You could call it analogue sharpening. Plumbicon cameras had circuits for that (you may find the more-less control for them labelled "contour"), IO tubes had such an effect naturally (the one that produced the infamous dark halos around bright lights).

Beyond that it is a really nice selection of videos you brought up here.

The first one is the real start of West German colour TV, also half a century later still considered big fun for having the colour burst thrown in way too early. Cameras were Philips LDK-3 [in North America known as PC-60/PC-70] because Fernseh GmbH had nothing to offer yet in 1967, after their attempts to build a IO colour camera failed (it seems that the main issue was registration, which TV stations declared as unmanageable for the prototypes they tested).

Some people claim that it was simply impossible to build a usable colour camera with IO tubes. Your second video is an example for the results that could be obtained with this impossible approach. (Weight, set-up, sensitivity etc. are another question; the claim was that it would never work at all.)

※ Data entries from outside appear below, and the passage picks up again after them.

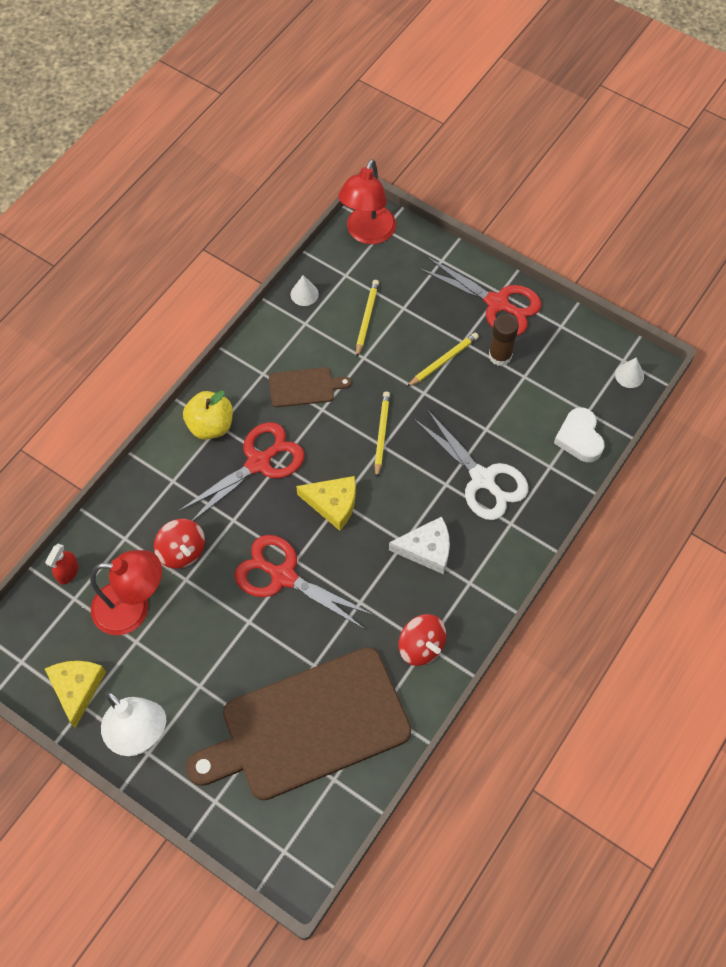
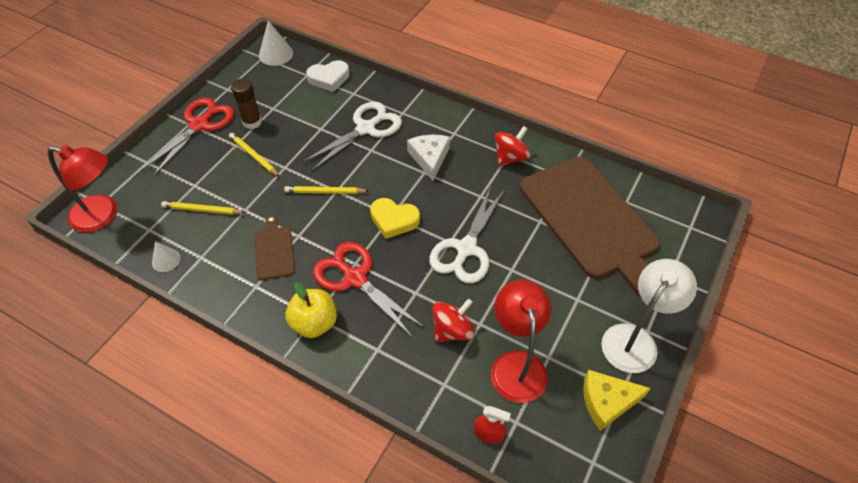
camera: 95 degrees left, 10 degrees down
(283, 576) = (466, 249): red scissors -> white scissors
(333, 504) = (394, 220): yellow cheese -> yellow heart
(629, 375) = (276, 54): white cone -> white cone, size x1.58

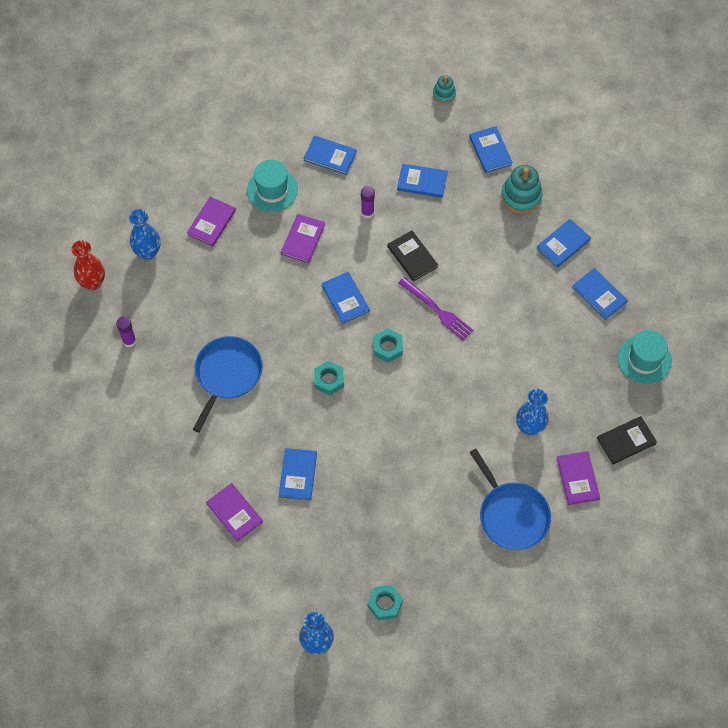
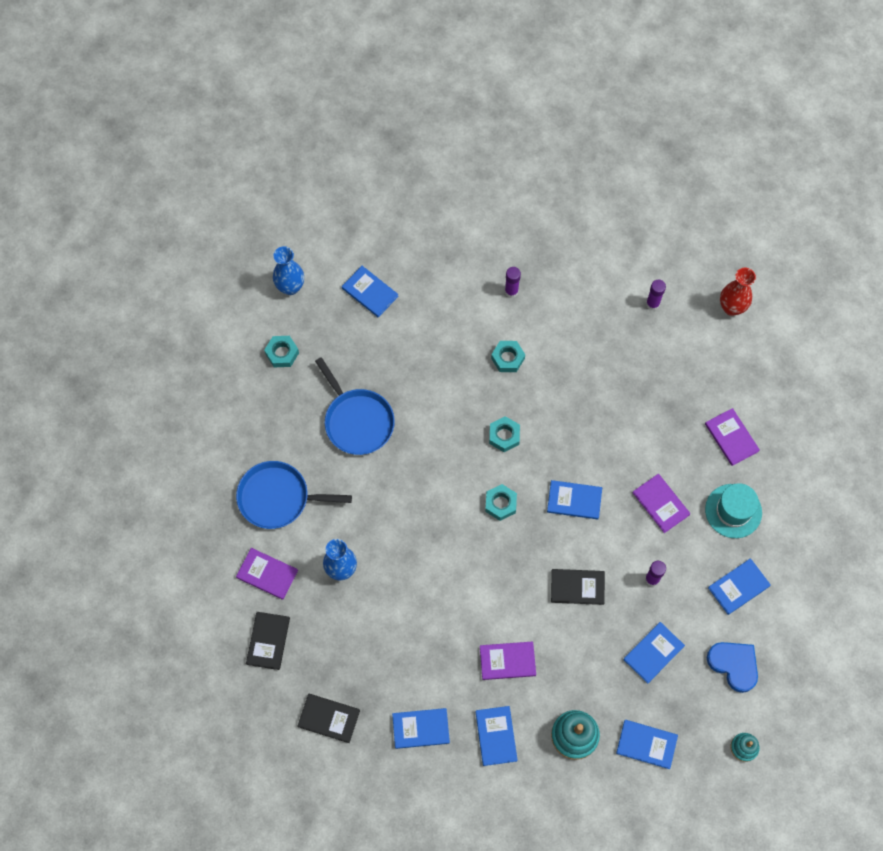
camera: 125 degrees right, 5 degrees up
(148, 252) = (734, 367): blue vase -> none
(192, 455) = (511, 291): none -> purple glue stick
(227, 375) = (566, 359): blue pan -> blue pan (357, 421)
(234, 513) = (439, 293): purple book -> purple book (507, 661)
(258, 419) = (508, 358): none -> turquoise nut
(298, 475) = (436, 358): blue book -> blue book (370, 292)
(390, 129) = (734, 665): none -> blue heart
(437, 310) = (507, 570): purple fork -> none
(644, 359) = (329, 718): turquoise hat -> black book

And your third video shows HD captured with Saticon tubes. Just look out for the streaking on the headlights at 2:30.


VHS: In fact it is a surprise that people had put up with this quality at all.

Depht of field: Image size of 35 mm 1.37:1 is 16x22 mm, not much bigger than on 30 mm tubes. It was frequently obvious to the attentive viewer that focussing on long focal lengths was pretty delicate.